## Your instructions
Copy every record below word for word, leaving out the pictures.

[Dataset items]

---*---

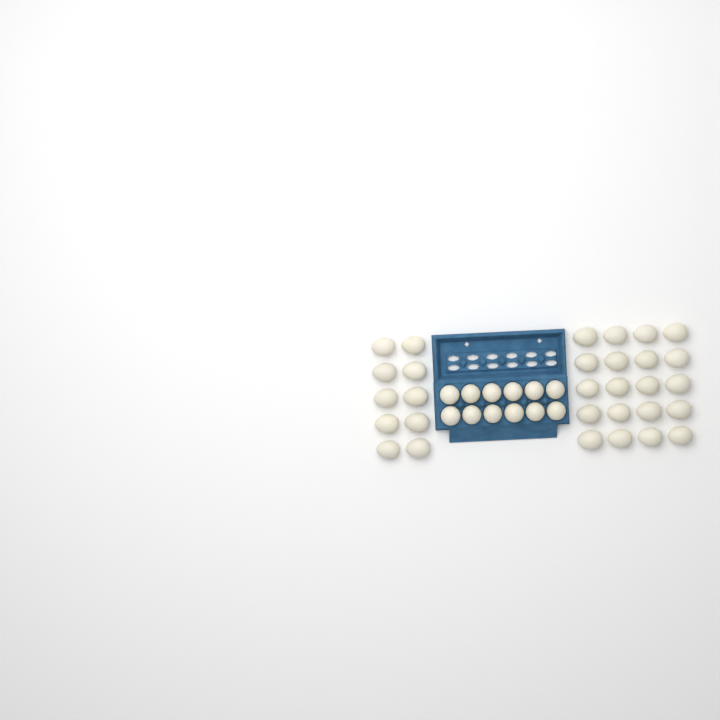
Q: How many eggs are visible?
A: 42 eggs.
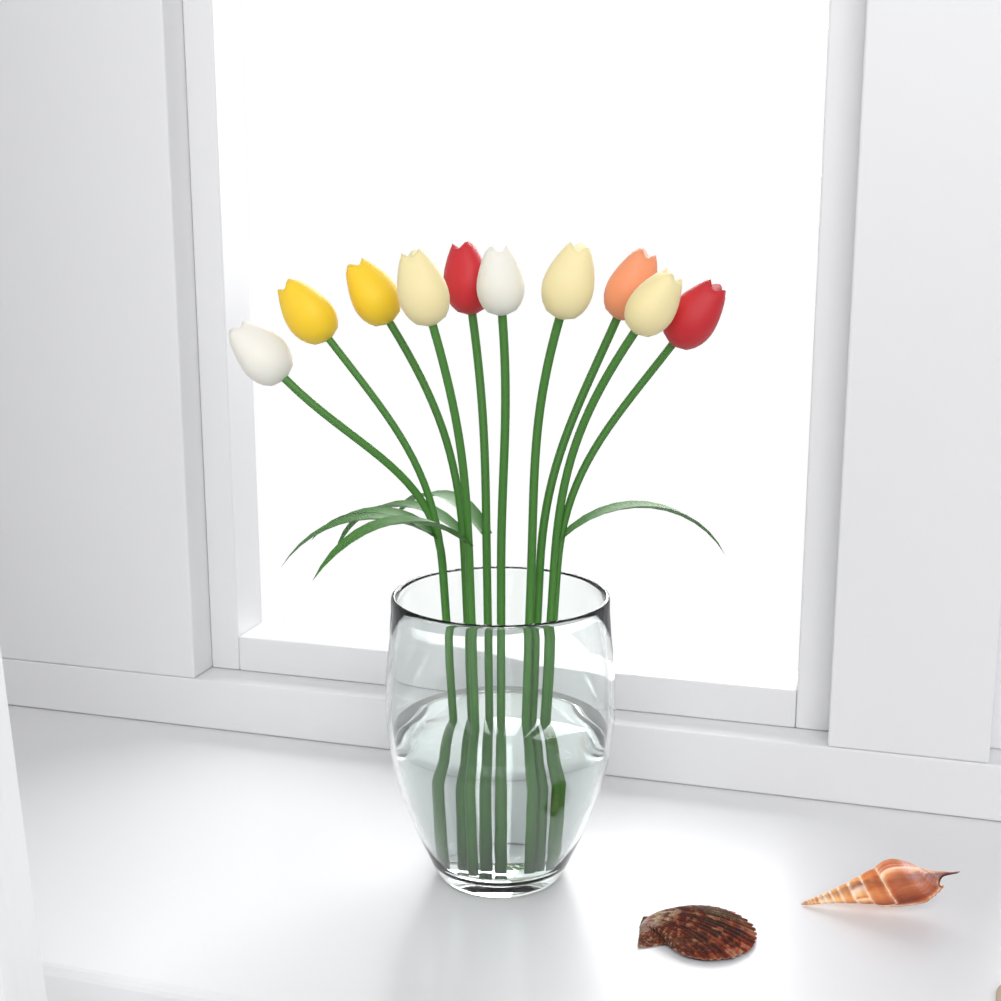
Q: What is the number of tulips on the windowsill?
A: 10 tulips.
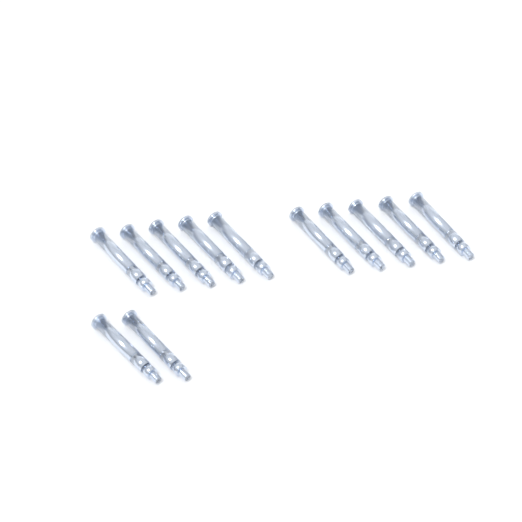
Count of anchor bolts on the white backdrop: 12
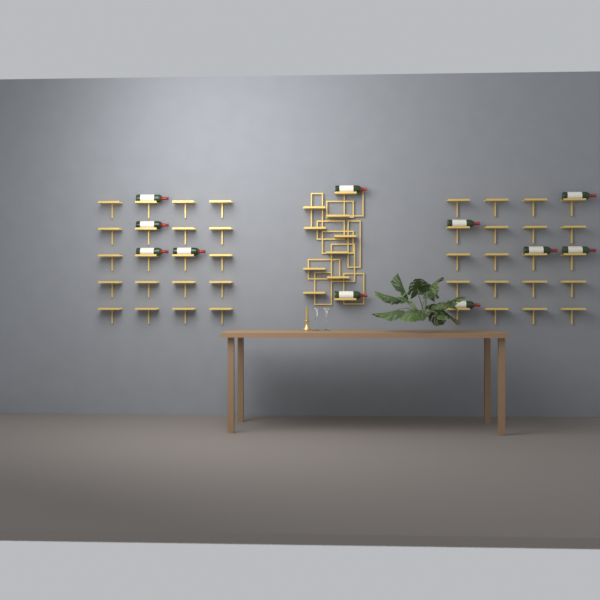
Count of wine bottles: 11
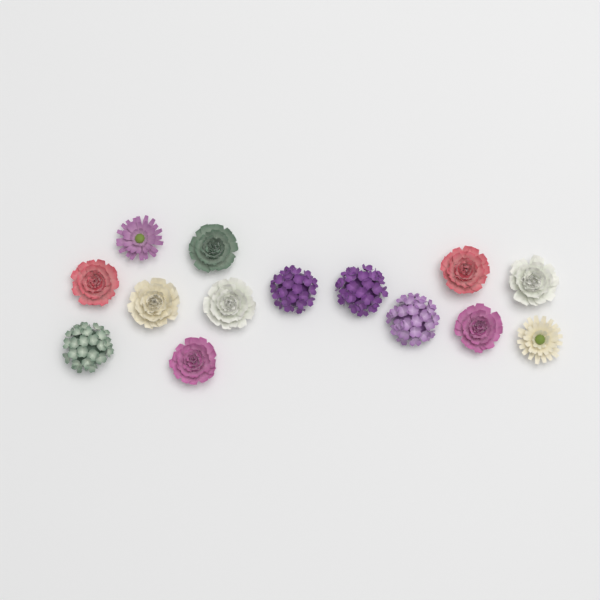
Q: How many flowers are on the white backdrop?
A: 14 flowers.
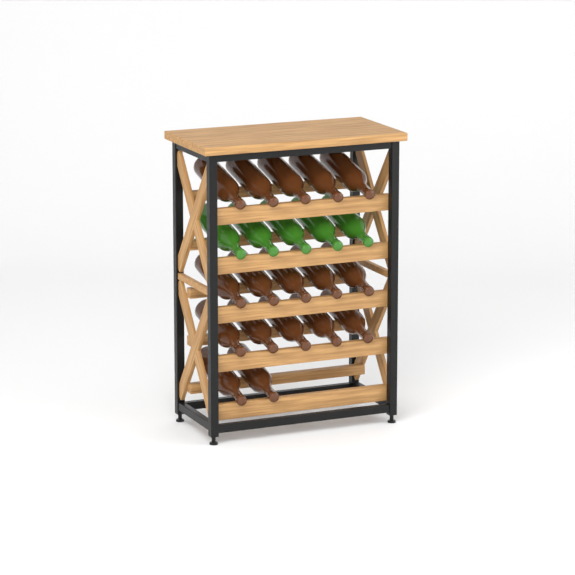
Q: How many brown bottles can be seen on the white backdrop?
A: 17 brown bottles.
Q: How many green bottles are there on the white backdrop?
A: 5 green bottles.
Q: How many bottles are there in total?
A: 22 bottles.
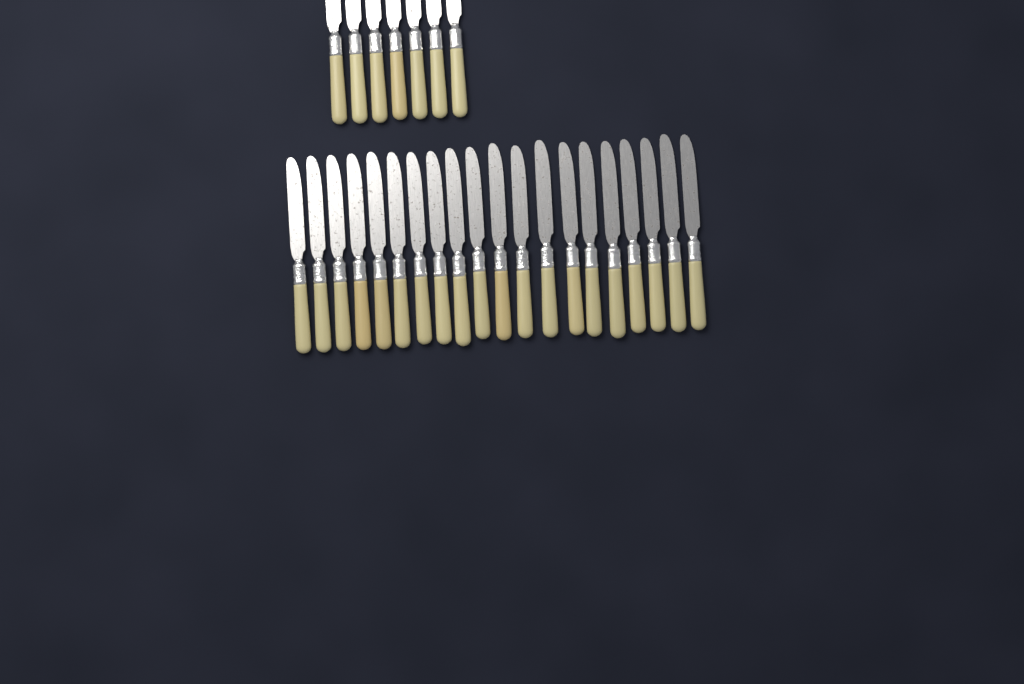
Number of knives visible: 27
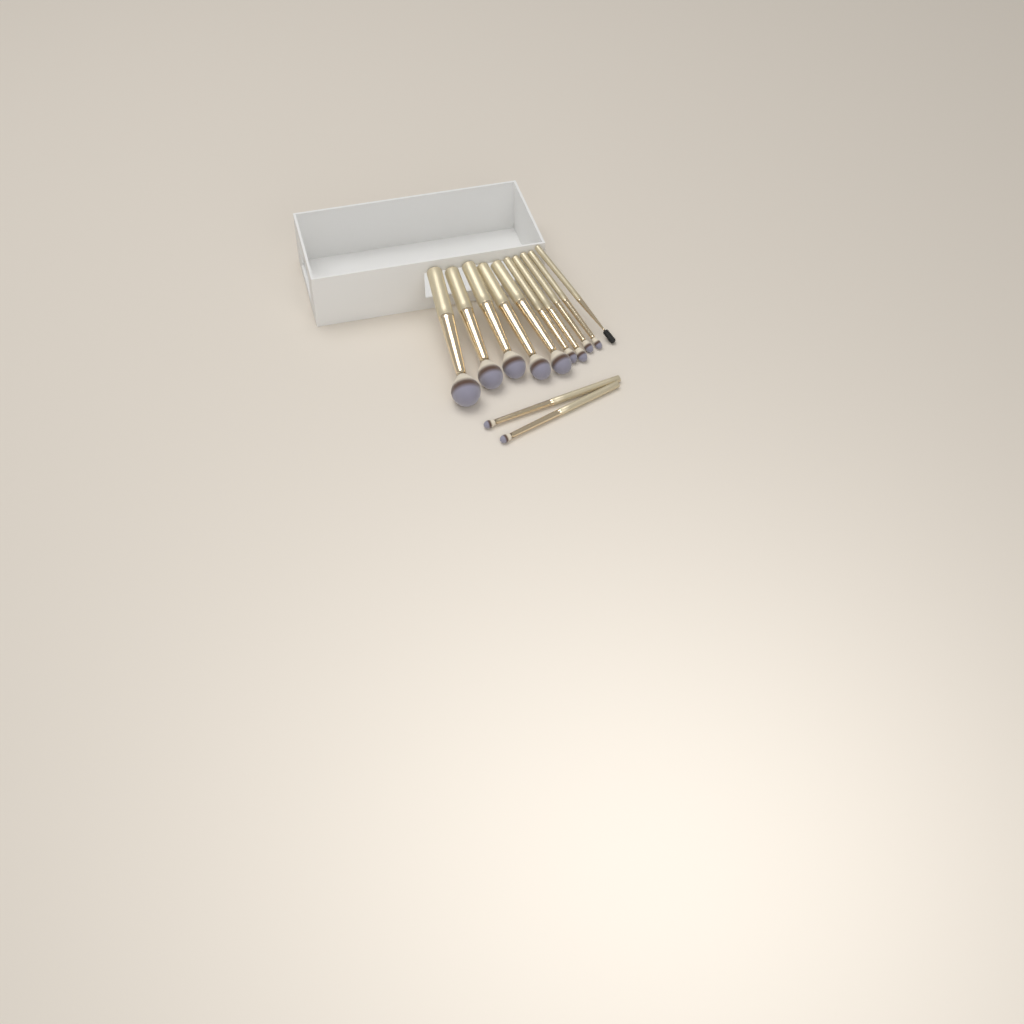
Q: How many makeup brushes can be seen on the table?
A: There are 12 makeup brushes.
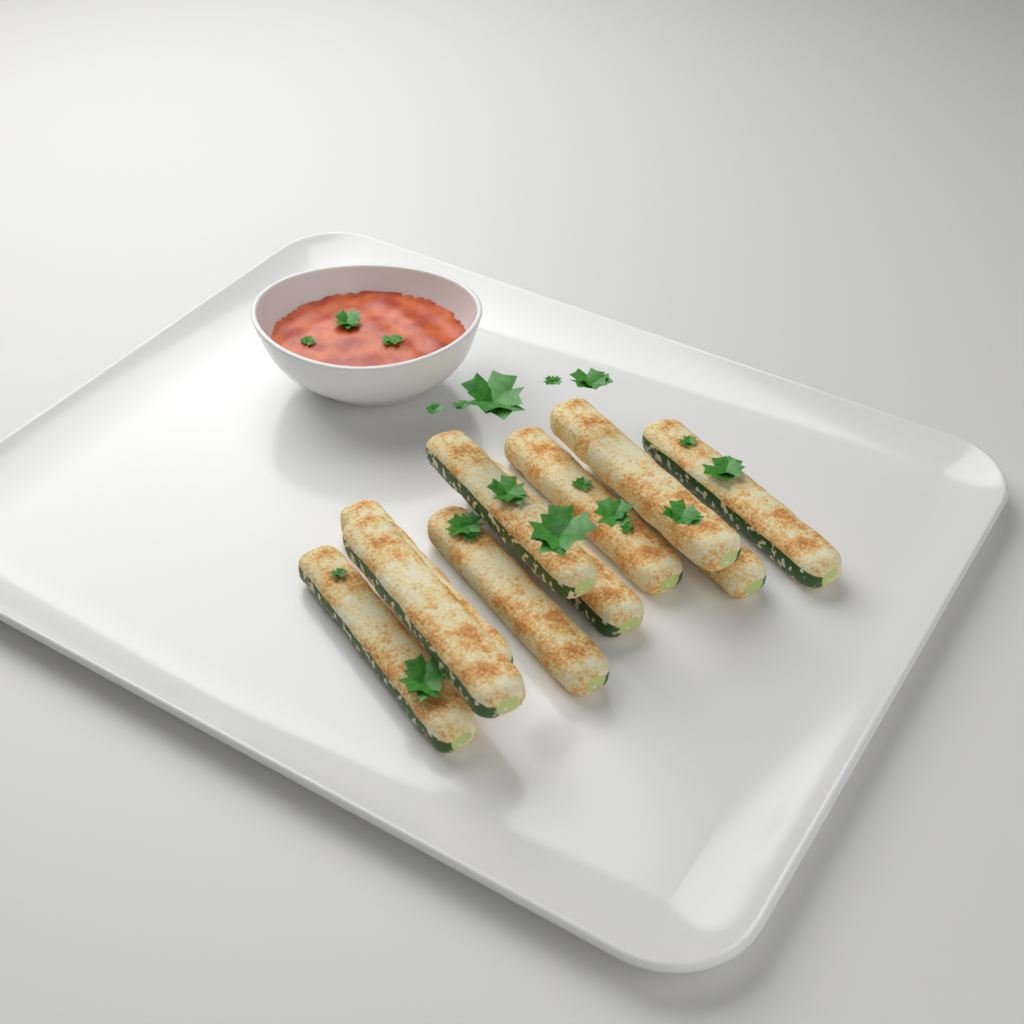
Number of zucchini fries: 10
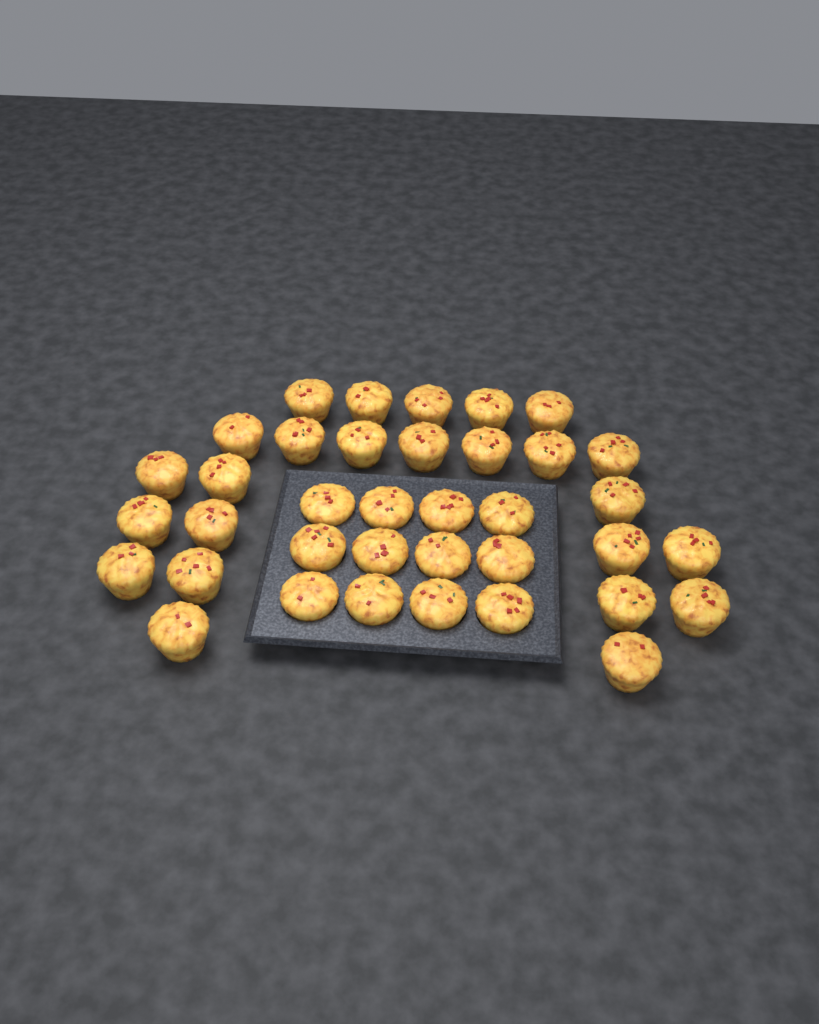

---*---

## Full solution
Q: How many eggs are visible?
A: 42 eggs.
Q: What is the number of tulips on the windowsill?
A: 10 tulips.
Count of anchor bolts on the white backdrop: 12
Count of wine bottles: 11
Q: How many flowers are on the white backdrop?
A: 14 flowers.
Q: How many brown bottles can be seen on the white backdrop?
A: 17 brown bottles.
Q: How many green bottles are there on the white backdrop?
A: 5 green bottles.
Q: How many bottles are there in total?
A: 22 bottles.
Number of knives visible: 27
Q: How many makeup brushes can be seen on the table?
A: There are 12 makeup brushes.
Number of zucchini fries: 10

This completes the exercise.